** SUPPLIED ENTRIES follows **
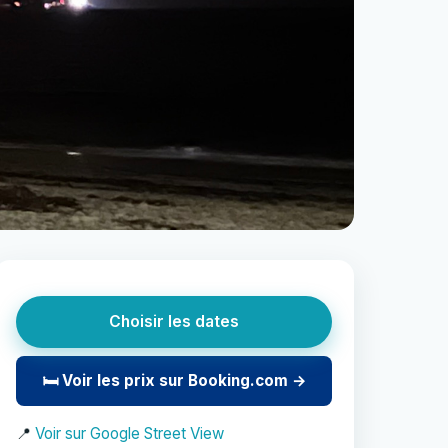
Choisir les dates
🛏 Voir les prix sur Booking.com →
📍
Voir sur Google Street View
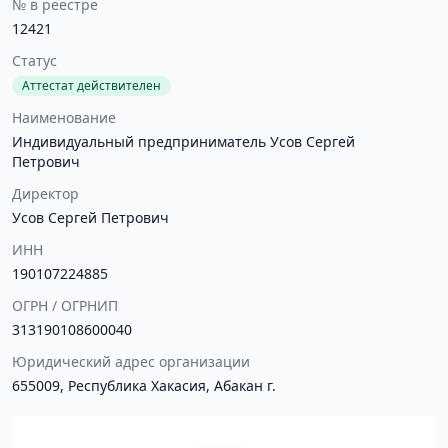
№ в реестре
12421
Статус
Аттестат действителен
Наименование
Индивидуальный предприниматель Усов Сергей
Петрович
Директор
Усов Сергей Петрович
ИНН
190107224885
ОГРН / ОГРНИП
313190108600040
Юридический адрес организации
655009, Республика Хакасия, Абакан г.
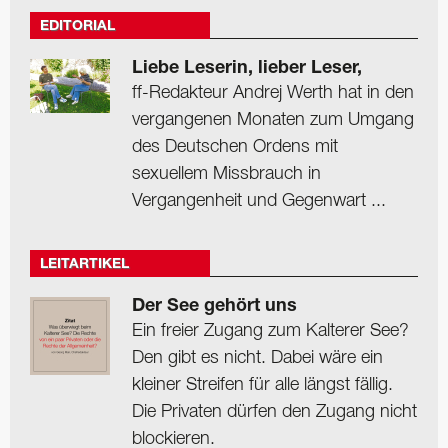
EDITORIAL
Liebe Leserin, lieber Leser,
ff-Redakteur Andrej Werth hat in den
vergangenen Monaten zum Umgang
des Deutschen Ordens mit
sexuellem Missbrauch in
Vergangenheit und Gegenwart ...
LEITARTIKEL
Der See gehört uns
Ein freier Zugang zum Kalterer See?
Den gibt es nicht. Dabei wäre ein
kleiner Streifen für alle längst fällig.
Die Privaten dürfen den Zugang nicht
blockieren.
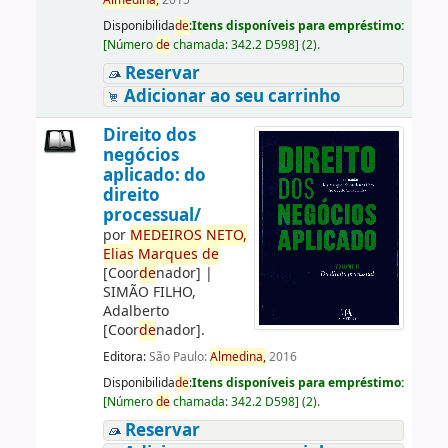
Almedina,
2015
Disponibilida
de
:
Itens disponíveis para empréstimo:
[
Número
de
chamada:
342.2 D598
]
(2).
Reservar
Adicionar ao seu carrinho
Direito dos
negócios
aplicado: do
direito
processual/
por
ME
DE
IROS
NETO,
Elias
Marques
de
[Coor
de
nador]
|
SIMÃO FILHO,
Adalberto
[Coor
de
nador]
.
Editora:
São Paulo:
Almedina,
2016
Disponibilida
de
:
Itens disponíveis para empréstimo:
[
Número
de
chamada:
342.2 D598
]
(2).
Reservar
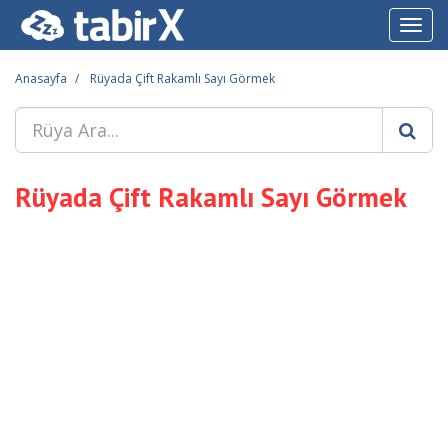
Toggl
navig
Anasayfa
Rüyada Çift Rakamlı Sayı Görmek
Rüyada Çift Rakamlı Sayı Görmek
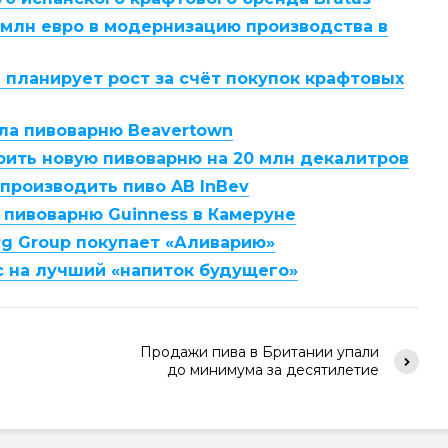
 млн евро в модернизацию производства в
 планирует рост за счёт покупок крафтовых
ла пивоварню Beavertown
оить новую пивоварню на 20 млн декалитров
 производить пиво AB InBev
p пивоварню Guinness в Камеруне
rg Group покупает «Аливарию»
с на лучший «напиток будущего»
Продажи пива в Британии упали
до минимума за десятилетие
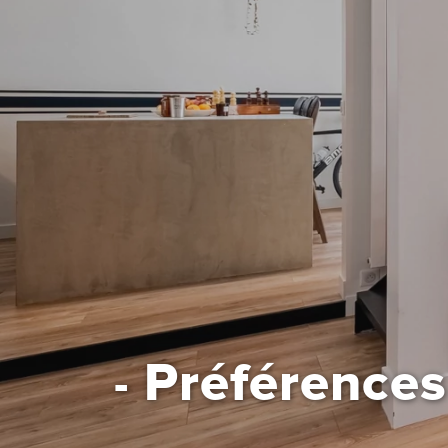
Préférences
-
** End of SUPPLIED ENTRIES **
TASK: Using the records above, reproduce exactly the lines from the line containing "kleiner Streifen für alle längst fällig." through the last line, with both ends kept and no pictures.

TASK OUTPUT:
kleiner Streifen für alle längst fällig.
Die Privaten dürfen den Zugang nicht
blockieren.
Almedina,
2015
Disponibilida
de
:
Itens disponíveis para empréstimo:
[
Número
de
chamada:
342.2 D598
]
(2).
Reservar
Adicionar ao seu carrinho
Direito dos
negócios
aplicado: do
direito
processual/
por
ME
DE
IROS
NETO,
Elias
Marques
de
[Coor
de
nador]
|
SIMÃO FILHO,
Adalberto
[Coor
de
nador]
.
Editora:
São Paulo:
Almedina,
2016
Disponibilida
de
:
Itens disponíveis para empréstimo:
[
Número
de
chamada:
342.2 D598
]
(2).
Reservar
Toggl
navig
Anasayfa
Rüyada Çift Rakamlı Sayı Görmek
Rüyada Çift Rakamlı Sayı Görmek
 млн евро в модернизацию производства в
 планирует рост за счёт покупок крафтовых
ла пивоварню Beavertown
оить новую пивоварню на 20 млн декалитров
 производить пиво AB InBev
p пивоварню Guinness в Камеруне
rg Group покупает «Аливарию»
с на лучший «напиток будущего»
Продажи пива в Британии упали
до минимума за десятилетие
Préférences
-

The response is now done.